A new fossil discovery identifies the earliest evidence for animals with muscles.
Animals may have a much earlier origin than previously thought
An unusual new fossil discovery of one of the earliest animals on earth may also provide the oldest evidence of muscle tissue – the bundles of cells that make movement in animals possible.
The fossil, dating from 560 million years ago, was discovered in Newfoundland, Canada. On the basis of its four-fold symmetry, morphological characteristics, and what appear to be some of the earliest impressions of muscular tissue, researchers from the University of Cambridge, in collaboration with the University of Oxford and the Memorial University of Newfoundland, have interpreted it as a cnidarian: the group which contains modern animals such as corals, sea anemones and jellyfish. The results are published today (27 August) in the journal Proceedings of the Royal Society B.
Historically, the origin, evolution and spread of animals has been viewed as having begun during the Cambrian Explosion, a period of rapid evolutionary development starting 541 million years ago when most major animal groups first appear in the fossil record.
“However, in recent decades, discoveries of preserved trackways and chemical evidence in older rocks, as well as molecular comparisons, have indirectly suggested that animals may have a much earlier origin than previously thought,” said Dr Alex Liu of Cambridge’s Department of Earth Sciences, lead author of the paper.
“The problem is that although animals are now widely expected to have been present before the Cambrian Explosion, very few of the fossils found in older rocks possess features that can be used to convincingly identify them as animals,” said Liu. “Instead, we study aspects of their ecology, feeding or reproduction, in order to understand what they might have been.”
The new fossil, named Haootia quadriformis, dates from the Ediacaran Period, an interval spanning 635 to 541 million years ago.
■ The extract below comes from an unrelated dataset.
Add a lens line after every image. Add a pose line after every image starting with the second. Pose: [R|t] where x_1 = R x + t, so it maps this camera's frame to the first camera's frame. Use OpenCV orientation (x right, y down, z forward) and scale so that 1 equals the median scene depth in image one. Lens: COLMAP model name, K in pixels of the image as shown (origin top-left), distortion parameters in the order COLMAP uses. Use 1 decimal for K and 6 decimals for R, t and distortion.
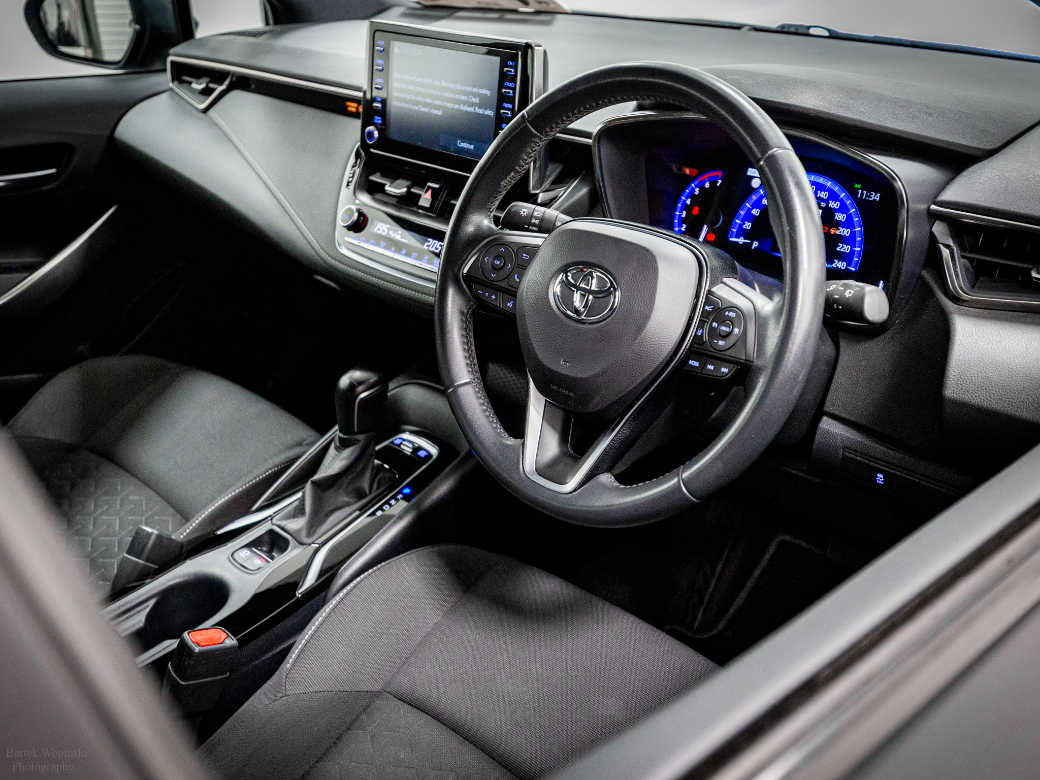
lens RADIAL K [[1106.5, 0, 520.0], [0, 1106.5, 390.0], [0, 0, 1]] dist [0.033030, -0.001203]
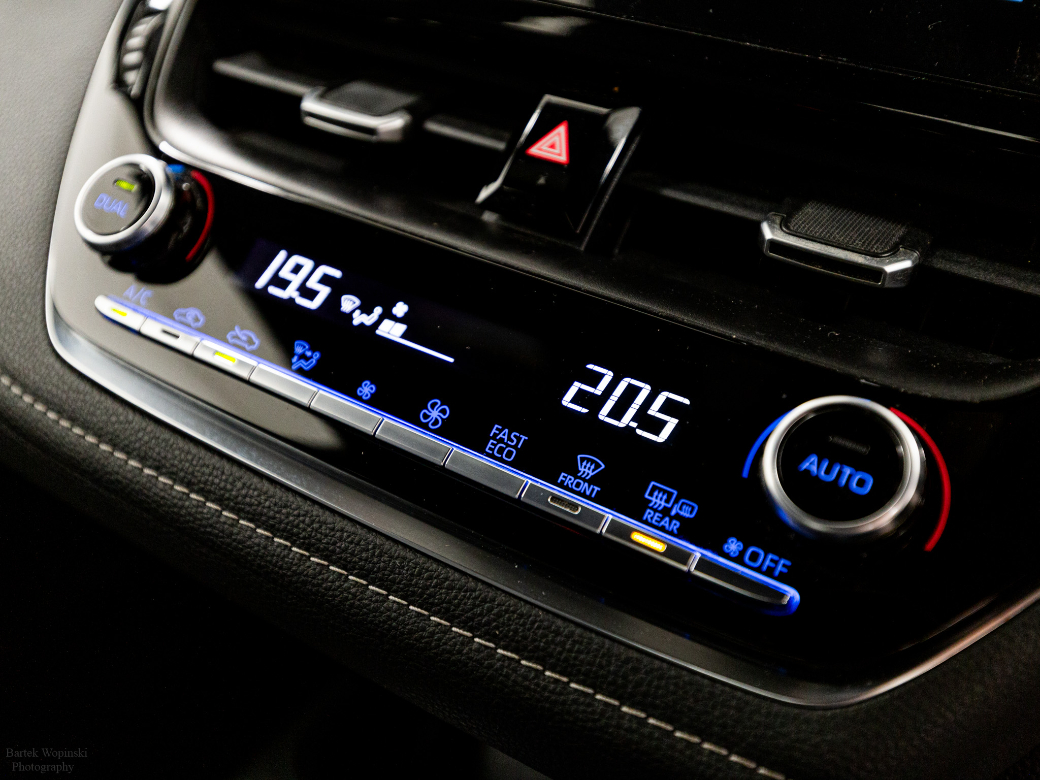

It differs from any previously described Ediacaran fossil, as it comprises of bundles of fibres in a broadly four-fold symmetrical arrangement: a body plan that is similar to that seen in modern cnidarians.
The researchers determined that the similarities between Haootia quadriformis and both living and fossil cnidarians suggest that the organism was probably a cnidarian, and that the bundles represent muscular tissue. This would make it not only a rare example of an Ediacaran animal, but also one of the oldest fossils to show evidence of muscle anywhere in the world.
“The evolution of muscular animals, in possession of muscle tissues that enabled them to precisely control their movements, paved the way for the exploration of a vast range of feeding strategies, environments, and ecological niches, allowing animals to become the dominant force in global ecosystems,” said Liu.
The research was funded by the Natural Environment Research Council, the Natural Sciences and Engineering Research Council of Canada, the Burdett Coutts Fund of the University of Oxford, and the National Geographic Global Exploration Fund Northern Europe.